### Exercise brief
Starting at the line with "Genießen Sie sie" and ending at the line with "PUBLICIDADE", print exactly the lines of the entries below. Pictures do not belong in the copy.

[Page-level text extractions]
+++

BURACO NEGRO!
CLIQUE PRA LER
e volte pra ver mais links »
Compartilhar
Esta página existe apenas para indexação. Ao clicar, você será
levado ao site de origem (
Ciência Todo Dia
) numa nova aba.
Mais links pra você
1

+++

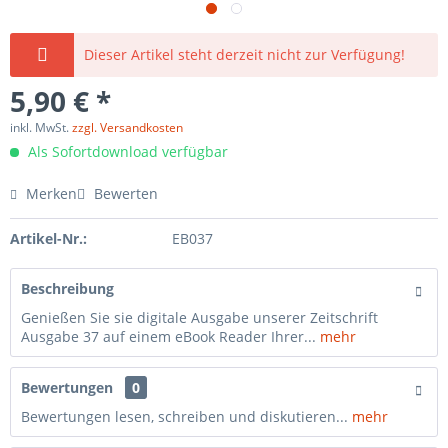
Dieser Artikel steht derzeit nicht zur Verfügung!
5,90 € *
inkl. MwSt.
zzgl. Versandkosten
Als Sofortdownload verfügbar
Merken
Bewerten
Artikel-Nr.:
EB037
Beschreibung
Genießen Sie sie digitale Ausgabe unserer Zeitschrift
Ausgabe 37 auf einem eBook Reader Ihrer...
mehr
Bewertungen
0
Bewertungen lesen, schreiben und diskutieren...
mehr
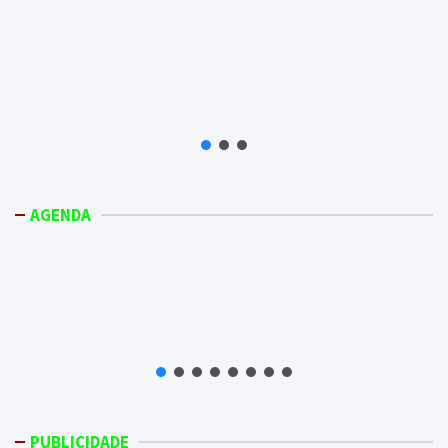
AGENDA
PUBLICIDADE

+++

### Answer to this task
Genießen Sie sie digitale Ausgabe unserer Zeitschrift
Ausgabe 37 auf einem eBook Reader Ihrer...
mehr
Bewertungen
0
Bewertungen lesen, schreiben und diskutieren...
mehr
AGENDA
PUBLICIDADE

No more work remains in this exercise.